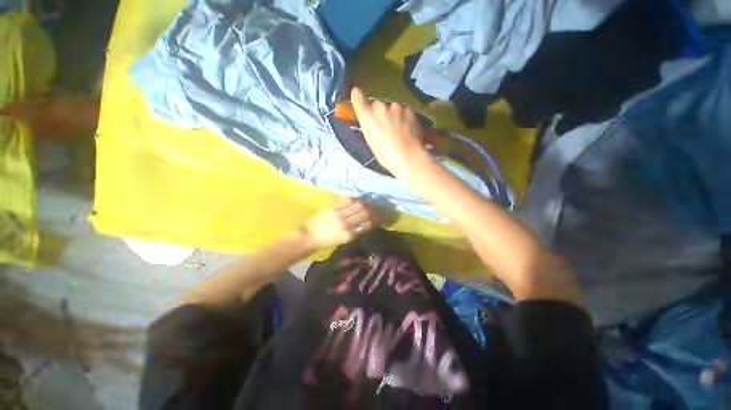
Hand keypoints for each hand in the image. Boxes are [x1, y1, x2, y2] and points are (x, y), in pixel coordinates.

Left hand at [303, 200, 376, 248]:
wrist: (310, 236)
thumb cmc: (327, 241)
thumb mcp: (343, 240)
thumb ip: (355, 232)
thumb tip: (366, 224)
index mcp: (349, 234)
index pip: (366, 225)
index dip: (374, 220)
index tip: (378, 218)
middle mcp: (346, 224)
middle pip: (363, 213)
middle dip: (371, 210)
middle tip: (373, 209)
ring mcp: (339, 214)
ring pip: (357, 205)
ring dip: (363, 204)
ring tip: (365, 204)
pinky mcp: (333, 208)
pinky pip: (347, 201)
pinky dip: (353, 200)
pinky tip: (355, 201)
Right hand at [350, 87, 430, 177]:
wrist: (408, 156)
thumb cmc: (386, 155)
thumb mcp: (371, 142)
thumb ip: (369, 127)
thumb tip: (372, 123)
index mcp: (367, 116)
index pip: (357, 96)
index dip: (358, 97)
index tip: (359, 99)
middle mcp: (380, 107)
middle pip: (377, 105)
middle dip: (380, 113)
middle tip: (385, 127)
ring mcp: (396, 107)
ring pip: (392, 108)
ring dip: (393, 115)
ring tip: (399, 131)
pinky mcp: (409, 109)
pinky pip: (404, 111)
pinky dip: (404, 117)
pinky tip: (408, 130)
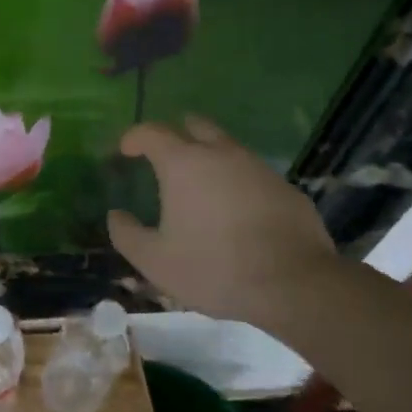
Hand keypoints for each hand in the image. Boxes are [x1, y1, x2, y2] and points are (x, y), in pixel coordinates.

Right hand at [107, 116, 337, 321]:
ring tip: (202, 185)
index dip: (134, 137)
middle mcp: (221, 154)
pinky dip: (238, 182)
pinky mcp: (287, 188)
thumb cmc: (214, 268)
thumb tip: (116, 215)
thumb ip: (127, 234)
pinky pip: (254, 174)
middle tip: (166, 153)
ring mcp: (259, 168)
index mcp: (183, 164)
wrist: (295, 285)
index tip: (126, 150)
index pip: (152, 132)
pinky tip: (237, 210)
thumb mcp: (155, 261)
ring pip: (228, 148)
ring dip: (211, 156)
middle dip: (177, 132)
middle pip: (196, 126)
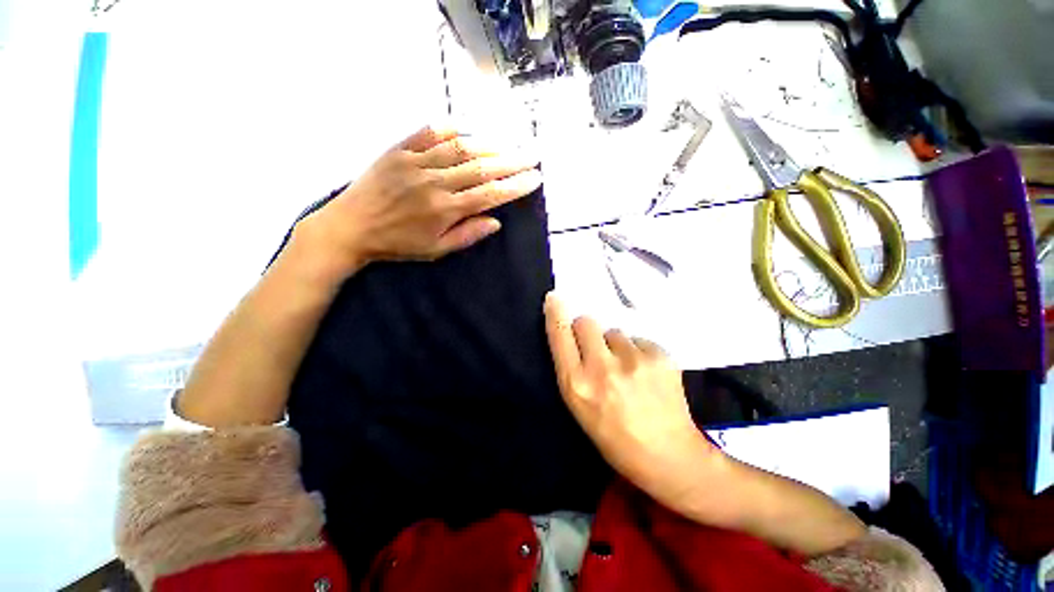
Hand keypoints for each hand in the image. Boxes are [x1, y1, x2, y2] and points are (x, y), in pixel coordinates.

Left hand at [295, 125, 541, 282]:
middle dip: (511, 161)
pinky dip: (449, 127)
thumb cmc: (397, 244)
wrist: (350, 227)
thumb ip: (467, 235)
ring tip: (509, 142)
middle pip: (481, 168)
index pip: (489, 194)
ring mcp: (415, 162)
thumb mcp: (436, 250)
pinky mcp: (398, 150)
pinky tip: (466, 126)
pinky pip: (427, 133)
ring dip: (489, 143)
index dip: (515, 186)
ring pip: (460, 148)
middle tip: (532, 155)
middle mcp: (434, 182)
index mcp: (445, 210)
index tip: (535, 179)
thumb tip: (496, 222)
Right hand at [543, 293, 719, 504]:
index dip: (555, 313)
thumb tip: (573, 335)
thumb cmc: (614, 436)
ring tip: (628, 370)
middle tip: (597, 348)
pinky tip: (647, 374)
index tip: (554, 298)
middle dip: (588, 330)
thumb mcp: (580, 408)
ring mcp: (633, 360)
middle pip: (586, 322)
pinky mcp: (660, 356)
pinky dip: (639, 352)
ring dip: (616, 345)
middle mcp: (602, 368)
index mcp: (577, 385)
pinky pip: (640, 340)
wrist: (667, 456)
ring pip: (615, 332)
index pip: (560, 335)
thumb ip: (573, 370)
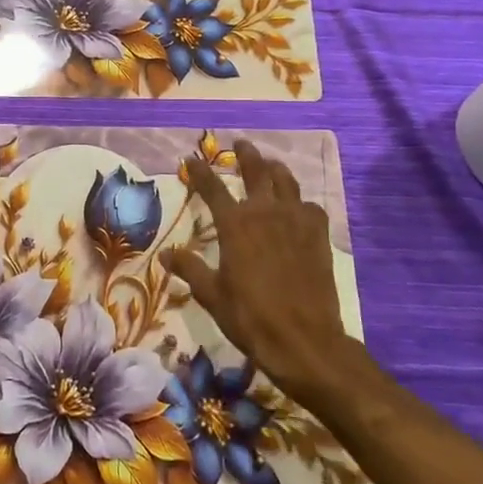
★ ★ ★ ★ ★
◆ Required work ◆
Everything in the listing above, apart from its pictures, must be repeated exactly.

◆ Written response ◆
Hand keypoints for each hand in the image. Boxes are [x1, y1, x2, y2] and points are (x, y), in pixel coordinates.

Left hand at [303, 200, 376, 248]:
wrist: (310, 236)
thumb cmc: (327, 241)
thumb mcp: (343, 240)
thumb ip: (355, 232)
thumb tip: (366, 224)
index mcp: (349, 234)
index pip: (366, 225)
index dip: (374, 220)
index tip: (378, 218)
middle mcp: (346, 224)
middle pip: (363, 213)
middle dip: (371, 210)
middle tip: (373, 209)
ring mcp: (339, 214)
ring pip: (357, 205)
ring dip: (363, 204)
ring tip: (365, 204)
pinky mcp: (333, 208)
pinky pip: (347, 201)
pinky dip: (353, 200)
pinky tip: (355, 201)
Right hand at [350, 87, 430, 177]:
wrist: (408, 156)
thumb cmc: (386, 155)
thumb mcp: (371, 142)
thumb ip: (369, 127)
thumb tip: (372, 123)
index mcp: (367, 116)
index pip: (357, 96)
index dip: (358, 97)
index tip: (359, 99)
middle mcp: (380, 107)
middle pip: (377, 105)
middle dip: (380, 113)
middle tip: (385, 127)
ring mcp: (396, 107)
ring pip: (392, 108)
ring dip: (393, 115)
ring tip: (399, 131)
pinky mcp: (409, 109)
pinky pip: (404, 111)
pinky dip: (404, 117)
pinky tip: (408, 130)
Hand keypoints for each hand in the image. Boxes are [x1, y1, x2, y2] and points are (x, y), in pixel coordinates.

Right hand at [107, 116, 337, 321]:
ring tip: (202, 185)
index dip: (134, 137)
middle mcp: (221, 154)
pinky dip: (238, 182)
pinky mcp: (287, 188)
thumb cmc: (214, 268)
thumb tip: (116, 215)
thumb ip: (127, 234)
pinky pip: (254, 174)
middle tip: (166, 153)
ring mcp: (259, 168)
index mcp: (183, 164)
wrist: (295, 285)
index tip: (126, 150)
index pip: (152, 132)
pinky tip: (237, 210)
thumb mcp: (155, 261)
ring pip: (228, 148)
ring dip: (211, 156)
middle dip: (177, 132)
middle pip: (196, 126)
Hand keypoints for each hand in the image. Boxes are [x1, y1, x2, y2] and points are (x, y), in pixel coordinates.

Left hand at [295, 125, 541, 282]:
middle dip: (511, 161)
pinky dip: (449, 127)
thumb cmc: (397, 244)
wrist: (350, 227)
thumb ip: (467, 235)
ring tip: (509, 142)
middle pip: (481, 168)
index pip: (489, 194)
ring mcp: (415, 162)
thumb mcp: (436, 250)
pinky mcp: (398, 150)
pinky tip: (466, 126)
pinky pip: (427, 133)
ring dip: (489, 143)
index dip: (515, 186)
ring pip: (460, 148)
middle tip: (532, 155)
middle mcp: (434, 182)
index mcp: (445, 210)
index tip: (535, 179)
thumb tip: (496, 222)
Right hand at [543, 293, 719, 504]:
index dip: (555, 313)
thumb tip: (573, 335)
thumb cmc: (614, 436)
ring tip: (628, 370)
middle tip: (597, 348)
pinky tip: (647, 374)
index tip: (554, 298)
middle dip: (588, 330)
thumb mcp: (580, 408)
ring mcp: (633, 360)
middle pip: (586, 322)
pinky mcp: (660, 356)
pinky dip: (639, 352)
ring dip: (616, 345)
middle mcp: (602, 368)
index mcp: (577, 385)
pinky pip: (640, 340)
wrist: (667, 456)
ring pip: (615, 332)
index pip: (560, 335)
thumb ip: (573, 370)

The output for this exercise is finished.